Не важно, признают или отвергают звук, наполняющий звучанием наш «цветной земной сон», понимают его как реальность или как символ, видят в нем первопричину или осуществление всех музыкальных явлений, – в любом случает он заставляет нас обратиться на нашем пути к высшему познанию, которое восходит к абстрактной, трансцендентной области звуков за пределами акустически воспринимаемой земной действительности. Он будет нашим спутником и «звучать» на всех последующих страницах наших рассуждений, когда мы будем исследовать «musica humana», музыкальные пропорции человеческой реальности, и их связь с пронизанным музыкой миром природы, когда переместимся в космические сферы «musica mundana», мировой музыки, и в конце концов вернемся к земному миру звуков, чтобы еще раз поставить вопрос о реальном существовании «абстрактного звука» (см. иллюстрацию).
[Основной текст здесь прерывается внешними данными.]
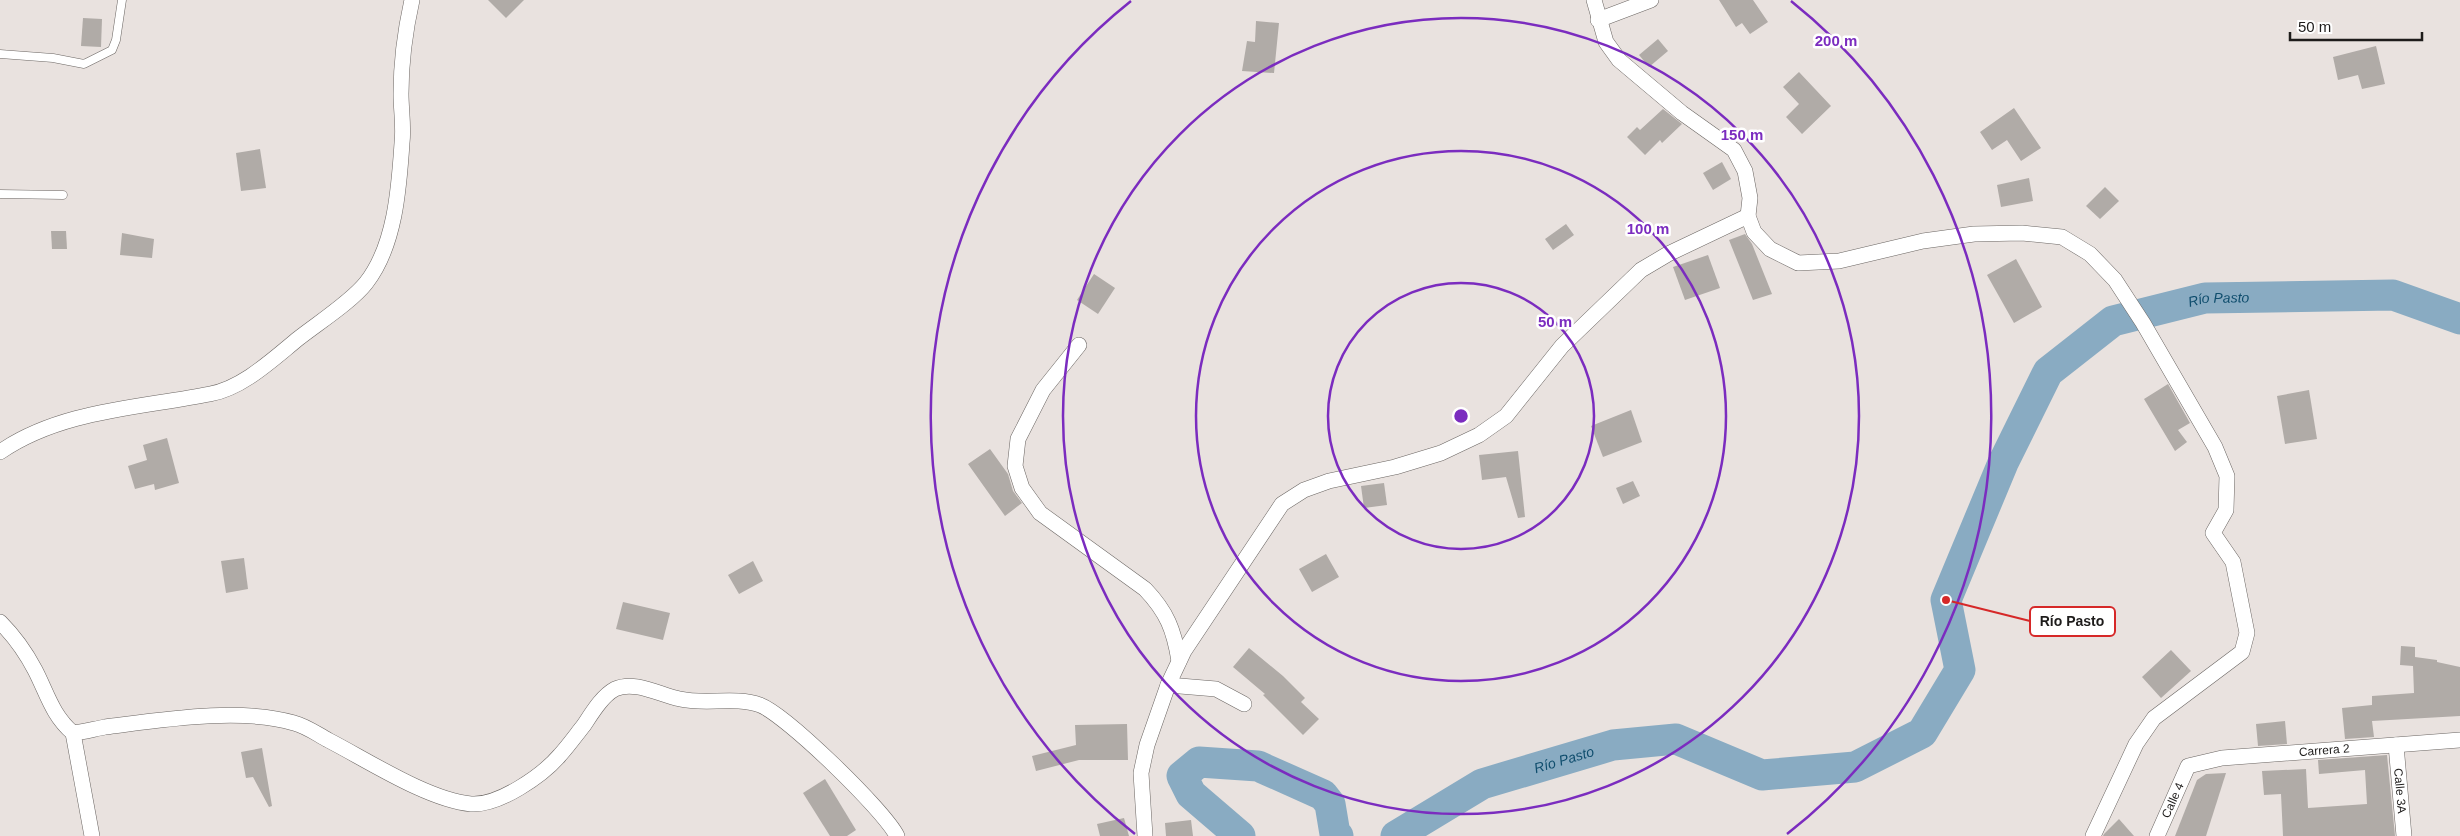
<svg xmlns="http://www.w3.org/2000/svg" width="2460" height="836" font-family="Helvetica,sans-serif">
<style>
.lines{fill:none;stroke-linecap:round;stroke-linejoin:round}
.river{stroke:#89abc2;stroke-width:31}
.building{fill:#b0aba7}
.lane-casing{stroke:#6b6663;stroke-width:9}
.street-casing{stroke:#6b6663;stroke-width:16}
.lane{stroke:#fff;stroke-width:8}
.street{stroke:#fff;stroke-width:15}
.ring{fill:none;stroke:#7b2cbf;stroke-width:2.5}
.labels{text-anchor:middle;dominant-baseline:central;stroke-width:5;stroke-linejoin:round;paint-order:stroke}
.street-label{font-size:12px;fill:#1e1c1b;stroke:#fff}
.water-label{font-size:14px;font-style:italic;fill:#0f4d6d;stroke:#fff}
.centre{fill:#7b2cbf;stroke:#fff;stroke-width:2.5}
.ring-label{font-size:15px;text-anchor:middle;font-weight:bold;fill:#7b2cbf;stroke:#fff;stroke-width:5;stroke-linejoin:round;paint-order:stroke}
.leader{fill:none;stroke:#d62828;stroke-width:2}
.callout-dot{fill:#d62828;stroke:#fff;stroke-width:2}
.callout{fill:#fff;stroke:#d62828;stroke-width:2}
.callout-label{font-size:14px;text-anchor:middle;font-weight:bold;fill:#1e1c1b}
</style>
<rect width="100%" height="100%" fill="#e9e2df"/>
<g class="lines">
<g class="river">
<path d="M1240,836L1191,794L1182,776L1199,762L1258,766L1323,795L1330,804L1335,834L1338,836"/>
<path id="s1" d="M1396,836L1482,784L1613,745L1676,739L1762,775L1855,767L1922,733L1960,670L1946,600L2003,463L2048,372L2113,321L2205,298L2393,295L2460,319"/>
</g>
</g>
<g class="building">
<path d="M488,0H524L506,18Z"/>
<path d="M1719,0H1753L1768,22L1750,34L1742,23L1736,27Z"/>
<path d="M83,18L102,19L101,47L81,46Z"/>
<path d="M1256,21L1279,23L1274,73L1242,71L1247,41L1255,42Z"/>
<path d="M1658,39L1668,51L1649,67L1639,55Z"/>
<path d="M2376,46L2385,84L2362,89L2358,75L2338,80L2333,57Z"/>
<path d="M1799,72L1831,106L1802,134L1786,117L1799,104L1783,87Z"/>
<path d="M2014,108L2041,148L2021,161L2007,140L1992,150L1980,132Z"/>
<path d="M1663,109L1682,124L1662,143L1660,140L1645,155L1627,137L1637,127L1640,130Z"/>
<path d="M260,149L266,188L241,191L236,153Z"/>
<path d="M1722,162L1731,179L1713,190L1703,173Z"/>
<path d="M2029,178L2033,201L2001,207L1997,185Z"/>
<path d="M2105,187L2119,201L2100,219L2086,206Z"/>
<path d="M1566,224L1574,235L1553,250L1545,239Z"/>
<path d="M51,231H66L67,249H52Z"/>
<path d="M122,233L154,239L152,258L120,255Z"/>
<path d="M1745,234L1752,244L1772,294L1753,300L1729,240Z"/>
<path d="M1708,255L1720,288L1685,300L1673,267Z"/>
<path d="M2016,259L2042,307L2014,323L1987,275Z"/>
<path d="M1094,274L1115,288L1098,314L1077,300Z"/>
<path d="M2168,384L2190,423L2178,430L2187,442L2175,451L2144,399Z"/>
<path d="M2309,390L2317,439L2285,444L2277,396Z"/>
<path d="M1631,410L1642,442L1603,457L1591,426Z"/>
<path d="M167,438L179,483L155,490L154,484L135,489L128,466L147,460L143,445Z"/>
<path d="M990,449L1008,474L1013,491L1022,503L1005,516L968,464Z"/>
<path d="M1518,451L1525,517L1518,518L1506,477L1482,480L1479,455Z"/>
<path d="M1633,481L1640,496L1623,504L1616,488Z"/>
<path d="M1384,483L1387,505L1364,508L1361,486Z"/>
<path d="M1326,554L1339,577L1312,592L1299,569Z"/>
<path d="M244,558L248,589L226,593L221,561Z"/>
<path d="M753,561L763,581L739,594L728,575Z"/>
<path d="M623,602L670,613L663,640L616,629Z"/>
<path d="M2401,646L2415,647V657L2437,660V662L2460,667V716L2372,721L2374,737L2345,739L2342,708L2372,705V696L2414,693L2413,666L2400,665Z"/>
<path d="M1249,648L1283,676L1305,698L1301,702L1319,719L1303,735L1263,695L1265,694L1233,667Z"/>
<path d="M2171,650L2191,671L2161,698L2142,677Z"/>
<path d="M2285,721L2287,744L2258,746L2256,724Z"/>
<path d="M1127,724L1128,760H1079L1036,771L1032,756L1076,745L1075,725Z"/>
<path d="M262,748L272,806L269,807L253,777L246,778L241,752Z"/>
<path d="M2387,755L2395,836H2283L2281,794L2264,795L2262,771L2306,769L2308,808L2367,804L2365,770L2319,774L2318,760Z"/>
<path d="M2226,773L2206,836H2175L2197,780L2206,774Z"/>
<path d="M825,779L856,830L847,836H830L803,793Z"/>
<path d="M1124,818L1129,836H1100L1097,824Z"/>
<path d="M2119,819L2134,836H2103L2104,834Z"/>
<path d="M1191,820L1193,836H1166L1165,823Z"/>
</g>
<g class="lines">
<g class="lane-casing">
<g id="lane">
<path d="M0,54L53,58L84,64L112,50L116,40L122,0"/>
<path d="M0,194L63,195"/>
</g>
</g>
<g class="street-casing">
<g id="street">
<path d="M1594,0L1606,42L1619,60L1682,113L1734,150L1745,171L1750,198L1748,216L1754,232L1770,249L1798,263L1839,261L1923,241L1974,234L2022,233L2062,237L2090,254L2115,280L2143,323L2215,447L2227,476L2226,510L2213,533L2233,562L2247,633L2242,652L2154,718L2136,744L2093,836"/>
<path d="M1598,20L1651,0"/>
<path d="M1079,345L1043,390L1018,439L1015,466L1022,488L1040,513L1145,589C1167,612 1174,630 1179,661"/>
<path d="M0,452C61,410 140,408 210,394C243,388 273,359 299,338C318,323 351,302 366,283C395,246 399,189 402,143C404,127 401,110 401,94C401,62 405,31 412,0"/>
<path d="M0,622C15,637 25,651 35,670C47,693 52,715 73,733C84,732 94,729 105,727C161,720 241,707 294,723C306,726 317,734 328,740C367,760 428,800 471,804C499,806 543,775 560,755C569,745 576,735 584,725C592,713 602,696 615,689C635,680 660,695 680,699C706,705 735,696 760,705C786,715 884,810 897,836"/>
<path d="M1168,685L1216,689L1244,704"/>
<path d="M73,733L92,836"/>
<path id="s2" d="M2396,745L2404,836"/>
<path d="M1145,836L1141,773L1147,745L1168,685L1184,651L1282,504L1304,490L1329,481L1395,467L1441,453L1479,435L1506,416L1562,346L1641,270L1668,254L1748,216"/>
<path id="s3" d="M2157,836L2188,766L2222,758L2460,740"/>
</g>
</g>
<use href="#lane" class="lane"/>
<use href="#street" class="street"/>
</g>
<g class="ring">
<circle cx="1461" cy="416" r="133"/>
<circle cx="1461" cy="416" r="265"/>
<circle cx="1461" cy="416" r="398"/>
<path d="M1135 834A530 530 0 0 1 1131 1M1791 1A530 530 0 0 1 1787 834"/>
</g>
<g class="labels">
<g class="street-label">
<text stroke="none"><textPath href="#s3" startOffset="214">Carrera 2</textPath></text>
<text stroke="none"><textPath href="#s2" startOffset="46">Calle 3A</textPath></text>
<text stroke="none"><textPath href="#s3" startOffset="39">Calle 4</textPath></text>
</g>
<g class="water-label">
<text stroke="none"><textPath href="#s1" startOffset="1148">Río Pasto</textPath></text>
<text stroke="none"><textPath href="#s1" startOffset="186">Río Pasto</textPath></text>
</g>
</g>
<circle cx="1461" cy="416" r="8" class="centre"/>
<g class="ring-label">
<text x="1836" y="46">200 m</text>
<text x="1742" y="140">150 m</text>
<text x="1648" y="234">100 m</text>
<text x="1555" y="327">50 m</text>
</g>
<path class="leader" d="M1946 600L2030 621"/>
<circle class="callout-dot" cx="1946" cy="600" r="5"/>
<rect class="callout" x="2030" y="607" width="85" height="29" rx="5"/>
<g class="callout-label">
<text x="2072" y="626">Río Pasto</text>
</g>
<path d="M2290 32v8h132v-8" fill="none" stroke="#1e1c1b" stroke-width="2.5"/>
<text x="2298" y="32" font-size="15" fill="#1e1c1b" stroke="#ffffff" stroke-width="4" paint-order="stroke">50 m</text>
</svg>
Мы опять с ним встречаемся уже при обсуждении проблемы звучащей первопричины, из которой проистекает вся жизнь. Об «основных тонах жизни» остроумный и богатый идеями Герман Кейзерлинг произнес, пожалуй, самое разумное из того, что можно сказать на эту тему [1]:
«Осознанно высекать основные тоны жизни как таковые – историческая задача, которая сегодня стоит перед человечеством. Как бы ни менялись мелодии, эти тоны во все времена были теми же самыми. Но еще никогда их не удавалось услышать сами по себе, проявляясь, они непременно были связаны с определенной мелодией. Сегодня люди, отвергшие все преемственное, вообще их уже не слышат. Их слух нарушен хаосом диссонирующих уличных песенок. Поэтому они должны сперва научиться слышать основные тоны. Это предпосылка каждой новой гармонизации, ибо если изменчивое во времени не настраивается на вечное, то из хаоса никогда снова не появится космоса. Но если люди научатся слышать их непосредственно, то в конце концов они услышат те звуки, бездонная глубина которых до сих пор заставляла пропускать их мимо ушей, тогда у них впереди будет будущее, полное неслыханных обещаний и исполнений. Прекратить заклинаниями бури этих диких времен неподвластно ни одному отдельному человеку, ни одной общности. Но может произойти нечто другое, и этого будет достаточно: посреди бури из года в год мы можем добиваться того, чтобы в могучих, чистых ударах колокола звучали основные тона, которые нельзя исказить никаким визгом и воем. Затем, когда буря будет постепенно стихать, зов из глубин станет звучать все громче и проникновеннее. То, что вначале было слышно только вблизи, в конце концов услышат и вдалеке. Он будет отдаваться все более сильным эхом в душах и в конце концов непременно станет их личным основным тоном. Но тогда новые мелодии, которые будут возникать в огромном количестве, естественным образом начнут настраиваться на вечное – осознанное и осмысленное».